Your work incorporates both technology and craft, impersonal code merging and colliding with human touch. Can you speak to the tension between technology and the human body?
I love the phrasing of this question because it reflects the general viewpoint of coding. I understood coding as impersonal myself, until I began partnering with coders. Then I started to understand how technology is an extension of the human effort to make things happen. All tools are technology. Code is a language. It becomes an extension of whoever is offering it, so everybody’s code is a unique voice.
- Keetra Dean Dixon
What advice do you have for young designers today?

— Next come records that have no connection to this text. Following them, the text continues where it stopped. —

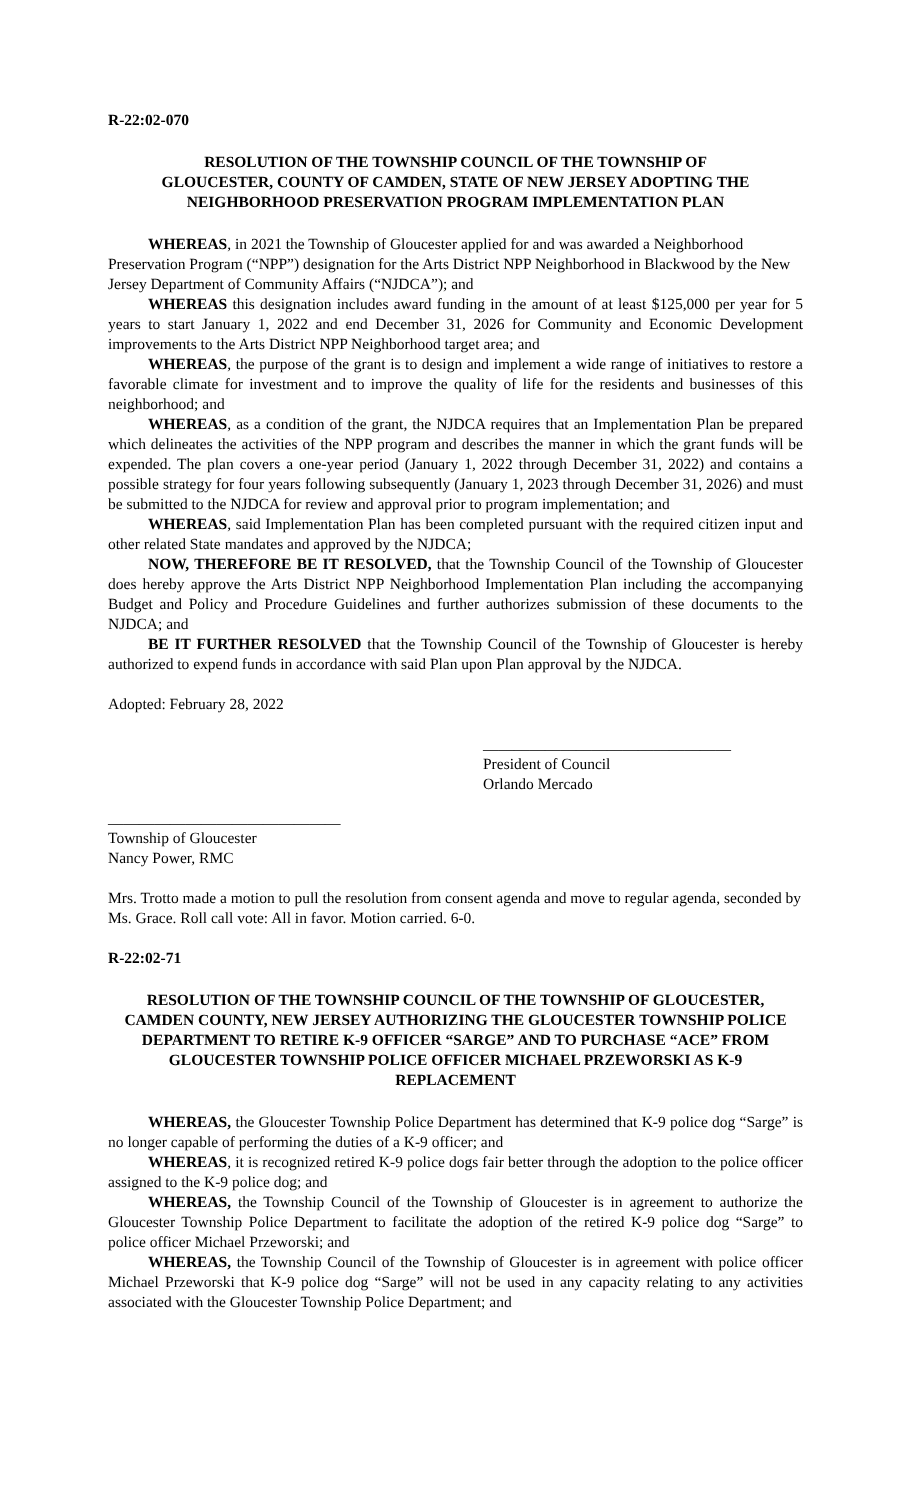R-22:02-070
RESOLUTION OF THE TOWNSHIP COUNCIL OF THE TOWNSHIP OF GLOUCESTER, COUNTY OF CAMDEN, STATE OF NEW JERSEY ADOPTING THE NEIGHBORHOOD PRESERVATION PROGRAM IMPLEMENTATION PLAN
WHEREAS, in 2021 the Township of Gloucester applied for and was awarded a Neighborhood Preservation Program (“NPP”) designation for the Arts District NPP Neighborhood in Blackwood by the New Jersey Department of Community Affairs (“NJDCA”); and
WHEREAS this designation includes award funding in the amount of at least $125,000 per year for 5 years to start January 1, 2022 and end December 31, 2026 for Community and Economic Development improvements to the Arts District NPP Neighborhood target area; and
WHEREAS, the purpose of the grant is to design and implement a wide range of initiatives to restore a favorable climate for investment and to improve the quality of life for the residents and businesses of this neighborhood; and
WHEREAS, as a condition of the grant, the NJDCA requires that an Implementation Plan be prepared which delineates the activities of the NPP program and describes the manner in which the grant funds will be expended. The plan covers a one-year period (January 1, 2022 through December 31, 2022) and contains a possible strategy for four years following subsequently (January 1, 2023 through December 31, 2026) and must be submitted to the NJDCA for review and approval prior to program implementation; and
WHEREAS, said Implementation Plan has been completed pursuant with the required citizen input and other related State mandates and approved by the NJDCA;
NOW, THEREFORE BE IT RESOLVED, that the Township Council of the Township of Gloucester does hereby approve the Arts District NPP Neighborhood Implementation Plan including the accompanying Budget and Policy and Procedure Guidelines and further authorizes submission of these documents to the NJDCA; and
BE IT FURTHER RESOLVED that the Township Council of the Township of Gloucester is hereby authorized to expend funds in accordance with said Plan upon Plan approval by the NJDCA.
Adopted: February 28, 2022
________________________________
President of Council
Orlando Mercado
______________________________
Township of Gloucester
Nancy Power, RMC
Mrs. Trotto made a motion to pull the resolution from consent agenda and move to regular agenda, seconded by Ms. Grace. Roll call vote: All in favor. Motion carried. 6-0.
R-22:02-71
RESOLUTION OF THE TOWNSHIP COUNCIL OF THE TOWNSHIP OF GLOUCESTER, CAMDEN COUNTY, NEW JERSEY AUTHORIZING THE GLOUCESTER TOWNSHIP POLICE DEPARTMENT TO RETIRE K-9 OFFICER “SARGE” AND TO PURCHASE “ACE” FROM GLOUCESTER TOWNSHIP POLICE OFFICER MICHAEL PRZEWORSKI AS K-9 REPLACEMENT
WHEREAS, the Gloucester Township Police Department has determined that K-9 police dog “Sarge” is no longer capable of performing the duties of a K-9 officer; and
WHEREAS, it is recognized retired K-9 police dogs fair better through the adoption to the police officer assigned to the K-9 police dog; and
WHEREAS, the Township Council of the Township of Gloucester is in agreement to authorize the Gloucester Township Police Department to facilitate the adoption of the retired K-9 police dog “Sarge” to police officer Michael Przeworski; and
WHEREAS, the Township Council of the Township of Gloucester is in agreement with police officer Michael Przeworski that K-9 police dog “Sarge” will not be used in any capacity relating to any activities associated with the Gloucester Township Police Department; and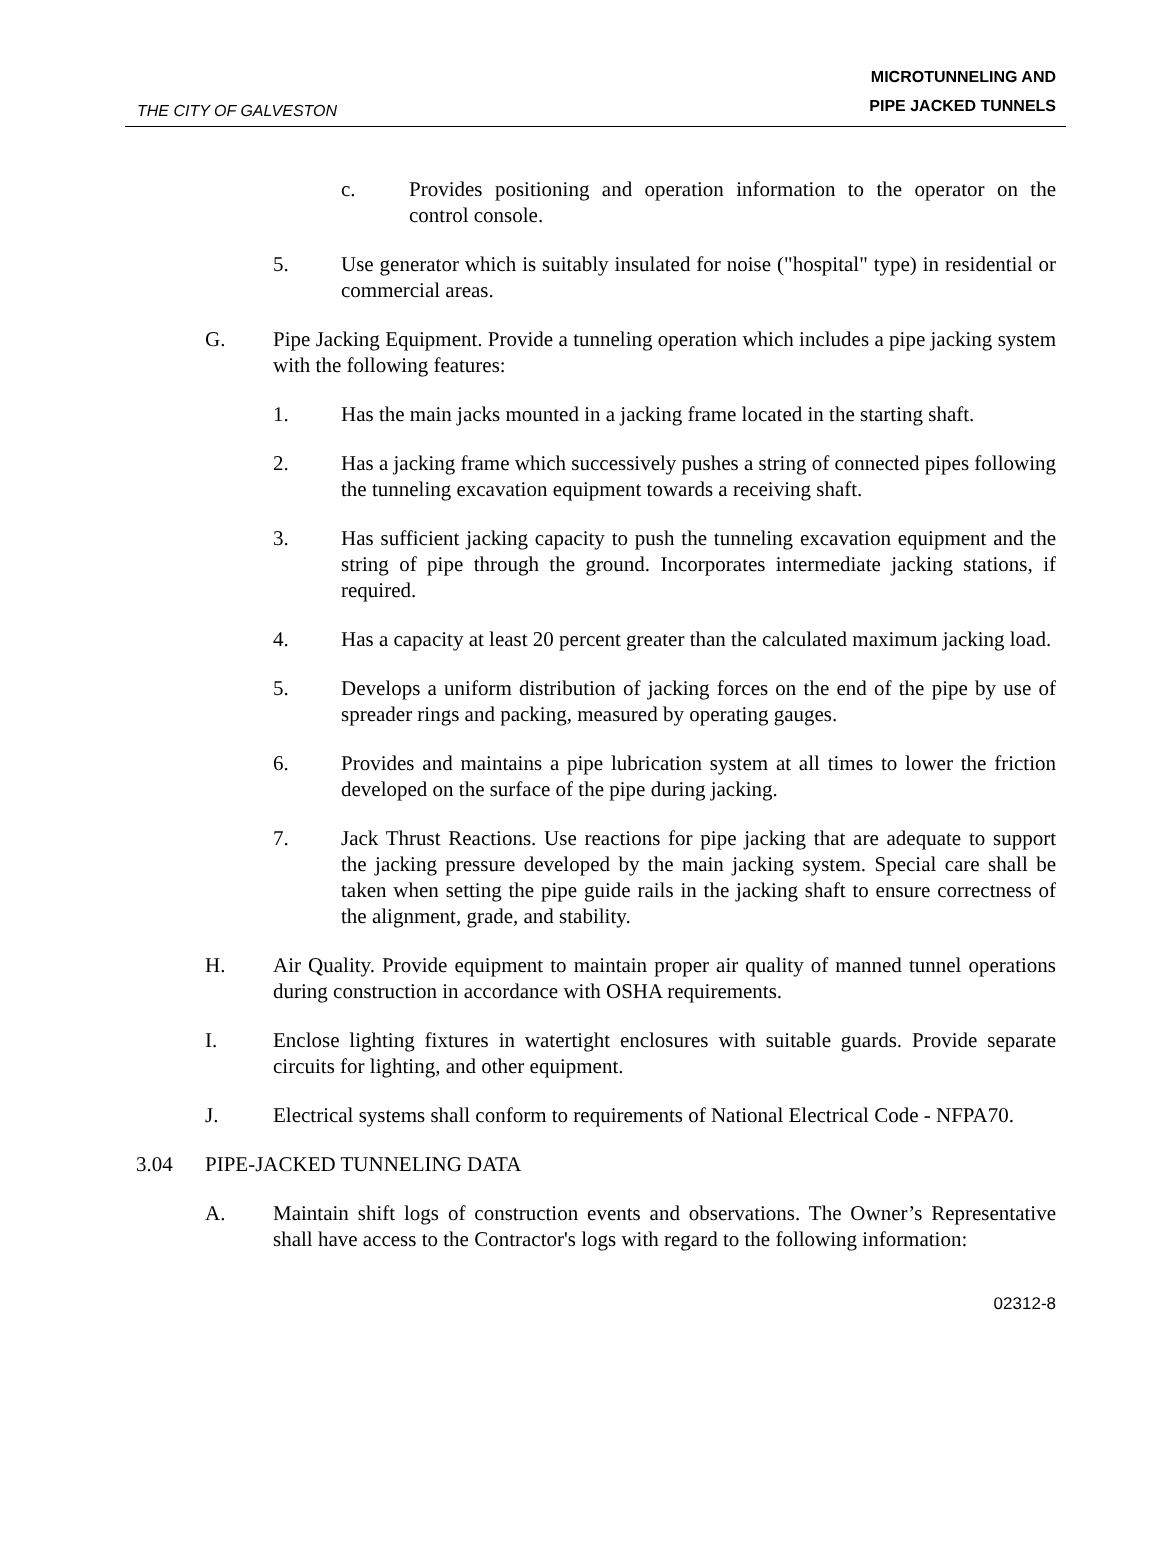THE CITY OF GALVESTON
MICROTUNNELING AND
PIPE JACKED TUNNELS
c. Provides positioning and operation information to the operator on the control console.
5. Use generator which is suitably insulated for noise ("hospital" type) in residential or commercial areas.
G. Pipe Jacking Equipment. Provide a tunneling operation which includes a pipe jacking system with the following features:
1. Has the main jacks mounted in a jacking frame located in the starting shaft.
2. Has a jacking frame which successively pushes a string of connected pipes following the tunneling excavation equipment towards a receiving shaft.
3. Has sufficient jacking capacity to push the tunneling excavation equipment and the string of pipe through the ground. Incorporates intermediate jacking stations, if required.
4. Has a capacity at least 20 percent greater than the calculated maximum jacking load.
5. Develops a uniform distribution of jacking forces on the end of the pipe by use of spreader rings and packing, measured by operating gauges.
6. Provides and maintains a pipe lubrication system at all times to lower the friction developed on the surface of the pipe during jacking.
7. Jack Thrust Reactions. Use reactions for pipe jacking that are adequate to support the jacking pressure developed by the main jacking system. Special care shall be taken when setting the pipe guide rails in the jacking shaft to ensure correctness of the alignment, grade, and stability.
H. Air Quality. Provide equipment to maintain proper air quality of manned tunnel operations during construction in accordance with OSHA requirements.
I. Enclose lighting fixtures in watertight enclosures with suitable guards. Provide separate circuits for lighting, and other equipment.
J. Electrical systems shall conform to requirements of National Electrical Code - NFPA70.
3.04 PIPE-JACKED TUNNELING DATA
A. Maintain shift logs of construction events and observations. The Owner’s Representative shall have access to the Contractor's logs with regard to the following information:
02312-8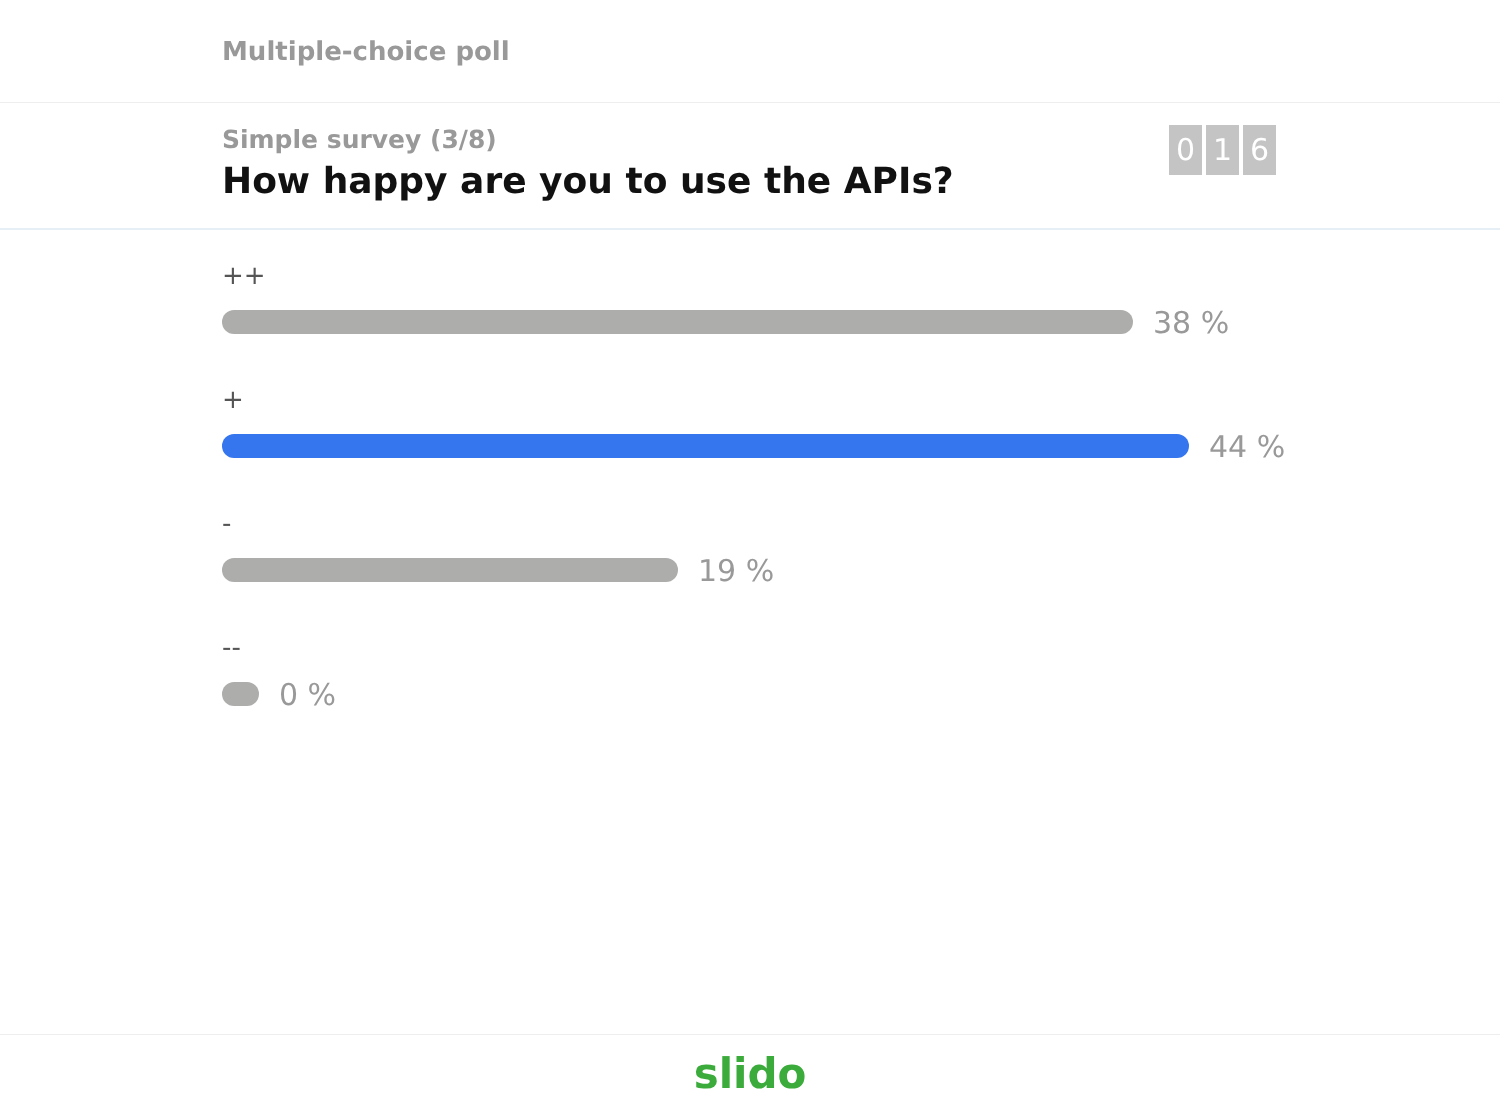Multiple-choice poll
Simple survey (3/8)
How happy are you to use the APIs?
0 1 6
++
38 %
+
44 %
-
19 %
--
0 %
slido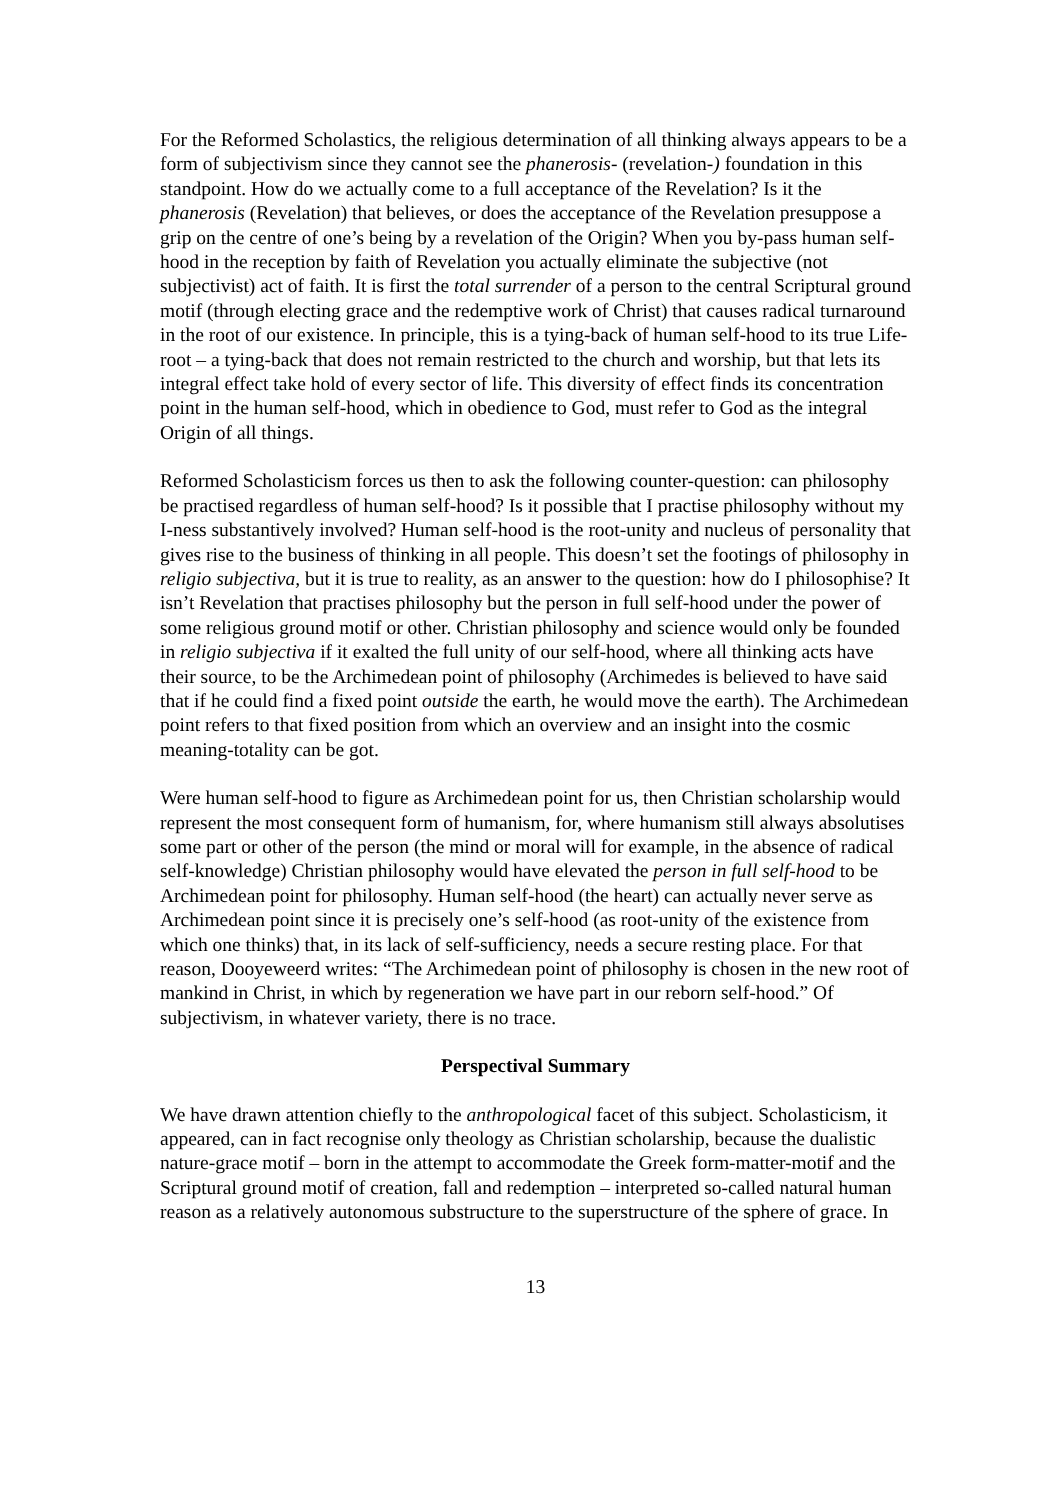For the Reformed Scholastics, the religious determination of all thinking always appears to be a form of subjectivism since they cannot see the phanerosis- (revelation-) foundation in this standpoint. How do we actually come to a full acceptance of the Revelation? Is it the phanerosis (Revelation) that believes, or does the acceptance of the Revelation presuppose a grip on the centre of one’s being by a revelation of the Origin? When you by-pass human self-hood in the reception by faith of Revelation you actually eliminate the subjective (not subjectivist) act of faith. It is first the total surrender of a person to the central Scriptural ground motif (through electing grace and the redemptive work of Christ) that causes radical turnaround in the root of our existence. In principle, this is a tying-back of human self-hood to its true Life-root – a tying-back that does not remain restricted to the church and worship, but that lets its integral effect take hold of every sector of life. This diversity of effect finds its concentration point in the human self-hood, which in obedience to God, must refer to God as the integral Origin of all things.
Reformed Scholasticism forces us then to ask the following counter-question: can philosophy be practised regardless of human self-hood? Is it possible that I practise philosophy without my I-ness substantively involved? Human self-hood is the root-unity and nucleus of personality that gives rise to the business of thinking in all people. This doesn’t set the footings of philosophy in religio subjectiva, but it is true to reality, as an answer to the question: how do I philosophise? It isn’t Revelation that practises philosophy but the person in full self-hood under the power of some religious ground motif or other. Christian philosophy and science would only be founded in religio subjectiva if it exalted the full unity of our self-hood, where all thinking acts have their source, to be the Archimedean point of philosophy (Archimedes is believed to have said that if he could find a fixed point outside the earth, he would move the earth). The Archimedean point refers to that fixed position from which an overview and an insight into the cosmic meaning-totality can be got.
Were human self-hood to figure as Archimedean point for us, then Christian scholarship would represent the most consequent form of humanism, for, where humanism still always absolutises some part or other of the person (the mind or moral will for example, in the absence of radical self-knowledge) Christian philosophy would have elevated the person in full self-hood to be Archimedean point for philosophy. Human self-hood (the heart) can actually never serve as Archimedean point since it is precisely one’s self-hood (as root-unity of the existence from which one thinks) that, in its lack of self-sufficiency, needs a secure resting place. For that reason, Dooyeweerd writes: “The Archimedean point of philosophy is chosen in the new root of mankind in Christ, in which by regeneration we have part in our reborn self-hood.” Of subjectivism, in whatever variety, there is no trace.
Perspectival Summary
We have drawn attention chiefly to the anthropological facet of this subject. Scholasticism, it appeared, can in fact recognise only theology as Christian scholarship, because the dualistic nature-grace motif – born in the attempt to accommodate the Greek form-matter-motif and the Scriptural ground motif of creation, fall and redemption – interpreted so-called natural human reason as a relatively autonomous substructure to the superstructure of the sphere of grace. In
13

The outcome is not important. With our workshops, we try to do small experiments. Whether it’s right or wrong, it doesn’t matter. It’s not possible to fail. Everything should be more like sketching, not this polished, finished thing. I could do my fungus project again, tweak it a little bit, but it’s all one process of developing. The other thing I try to teach my students is to look for what is interesting to them, rather than fulfilling an assignment or the needs of a client. Find out where your own fascinations lie and bring that into your working method. That is how you build ownership as a designer.
- Luna Maurer
Overall from reading this book I feel as though I have a better understanding of what 'participatory design' actually is and also feel I understand Umberto Eco's 'Openworks' text more now, when he talks about an 'open' work I originally assumed it meant open in terms of interpretation or an unfinished work, which it could, but now I understand it refers also to a design that is 'open' to all, the participants in the design decide the outcome, and lead the way through a concept mentioned a lot within this book, of a 'democratisation of communication and design' and how modularity encourages more 'open' ended solutions.